▶ What is expected: From the listing below, reproduce exactly the lines starting with the one with "left ankle: (659, 521)" and going on through the one with "left knee: (152, 579)", both ends kept. No picture is copied.
- Opening Delimiter -
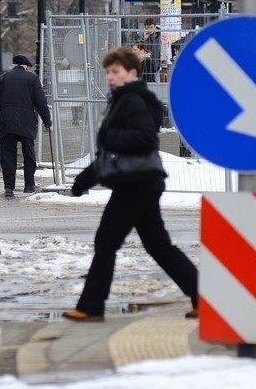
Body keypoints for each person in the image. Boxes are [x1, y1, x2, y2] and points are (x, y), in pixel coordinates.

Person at [64, 47, 198, 322]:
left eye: (116, 72)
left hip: (136, 184)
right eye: (108, 72)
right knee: (159, 246)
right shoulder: (125, 99)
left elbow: (144, 139)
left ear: (132, 73)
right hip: (140, 182)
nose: (110, 77)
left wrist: (110, 136)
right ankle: (207, 298)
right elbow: (113, 154)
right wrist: (84, 180)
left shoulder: (132, 100)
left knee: (106, 242)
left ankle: (91, 306)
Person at [0, 54, 52, 198]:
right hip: (27, 123)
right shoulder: (32, 79)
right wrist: (47, 120)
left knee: (8, 155)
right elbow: (41, 102)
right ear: (26, 67)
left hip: (7, 123)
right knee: (29, 153)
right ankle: (29, 185)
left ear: (14, 65)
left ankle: (9, 188)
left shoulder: (2, 79)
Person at [137, 18, 161, 83]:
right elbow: (138, 48)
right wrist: (144, 39)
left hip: (156, 64)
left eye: (151, 27)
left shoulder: (159, 36)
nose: (150, 30)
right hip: (144, 66)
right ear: (144, 28)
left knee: (156, 86)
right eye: (147, 28)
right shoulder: (141, 36)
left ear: (155, 27)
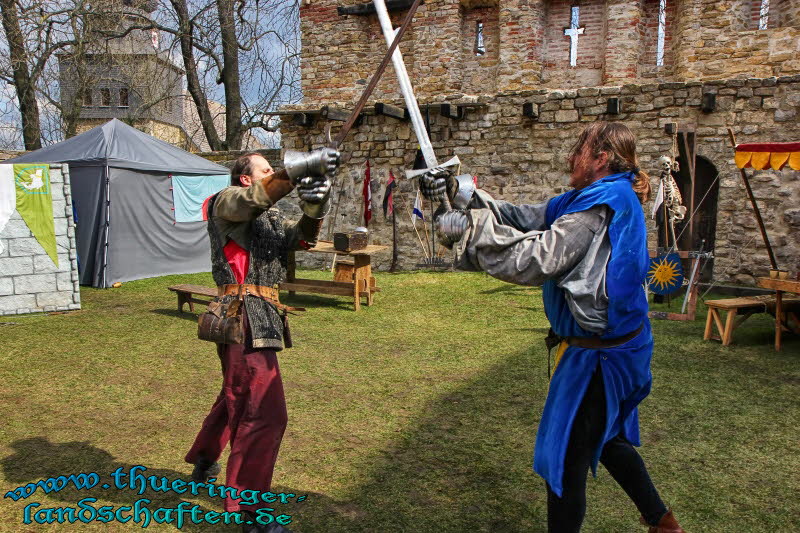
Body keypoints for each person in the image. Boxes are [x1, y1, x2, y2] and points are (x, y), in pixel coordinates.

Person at [420, 122, 685, 533]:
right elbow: (521, 217)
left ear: (600, 158)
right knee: (608, 438)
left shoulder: (601, 206)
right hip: (608, 349)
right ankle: (662, 521)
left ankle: (659, 521)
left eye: (578, 150)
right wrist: (459, 190)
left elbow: (539, 258)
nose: (568, 158)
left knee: (565, 461)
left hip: (602, 358)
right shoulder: (585, 199)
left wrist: (468, 228)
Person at [185, 148, 339, 533]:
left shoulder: (269, 215)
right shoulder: (225, 202)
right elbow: (253, 200)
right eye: (266, 170)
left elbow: (299, 241)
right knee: (263, 412)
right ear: (244, 178)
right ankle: (251, 512)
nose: (274, 174)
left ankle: (204, 458)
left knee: (236, 396)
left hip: (261, 316)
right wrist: (299, 168)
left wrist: (314, 208)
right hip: (240, 315)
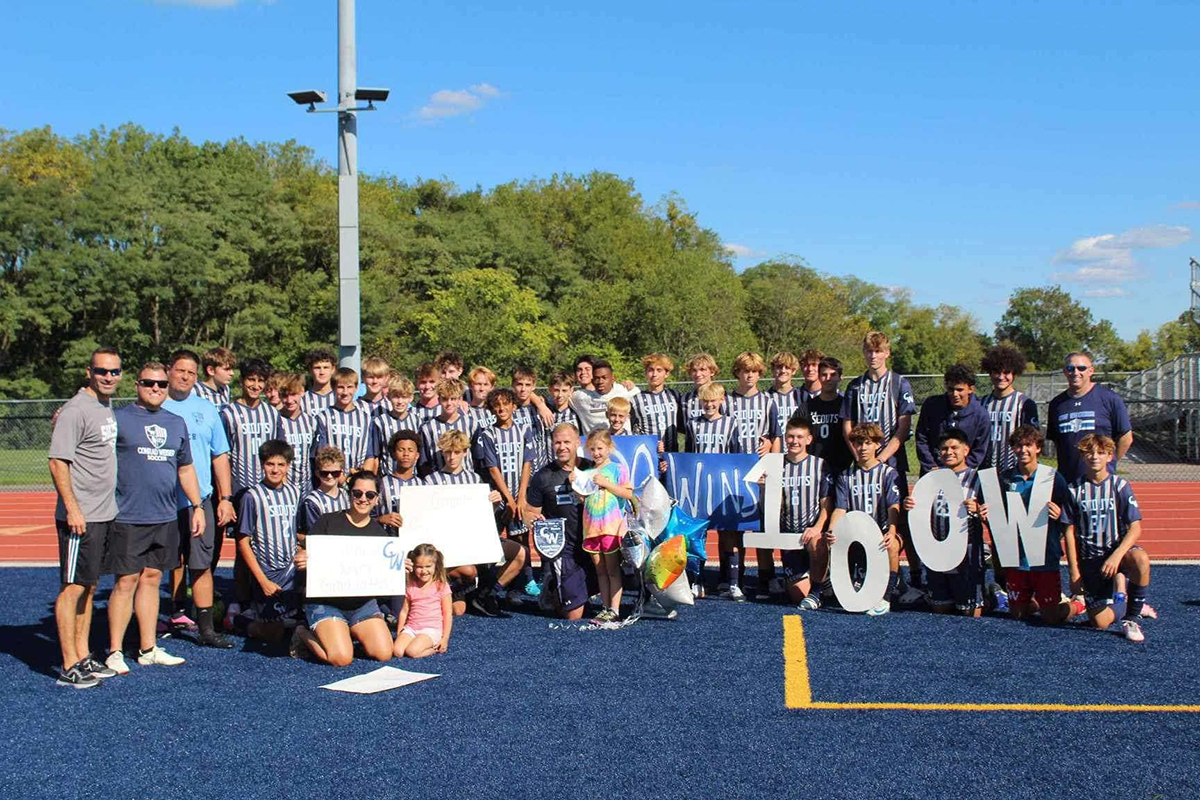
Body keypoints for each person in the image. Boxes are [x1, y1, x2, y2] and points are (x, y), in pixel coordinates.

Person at [106, 362, 203, 674]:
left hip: (164, 516)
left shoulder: (175, 423)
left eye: (161, 384)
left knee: (152, 579)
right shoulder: (118, 419)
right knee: (126, 581)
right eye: (149, 383)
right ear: (137, 384)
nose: (156, 389)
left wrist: (198, 505)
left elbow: (185, 467)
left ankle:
- Closing Delimiter -
▶ Written answer:
left ankle: (659, 521)
left eye: (578, 150)
right wrist: (459, 190)
left elbow: (539, 258)
nose: (568, 158)
left knee: (565, 461)
left hip: (602, 358)
right shoulder: (585, 199)
left wrist: (468, 228)
Person at [185, 148, 339, 533]:
left shoulder: (269, 215)
right shoulder: (225, 202)
right elbow: (253, 200)
right eye: (266, 170)
left elbow: (299, 241)
right knee: (263, 412)
right ear: (244, 178)
right ankle: (251, 512)
nose: (274, 174)
left ankle: (204, 458)
left knee: (236, 396)
left hip: (261, 316)
right wrist: (299, 168)
left wrist: (314, 208)
right hip: (240, 315)
Body keypoints for each person in the image. Boxes are [x1, y1, x2, y2] and points are (x, y), in pixel coordinates.

Person at [106, 362, 203, 674]:
left hip: (164, 516)
left shoulder: (175, 423)
left eye: (161, 384)
left knee: (152, 579)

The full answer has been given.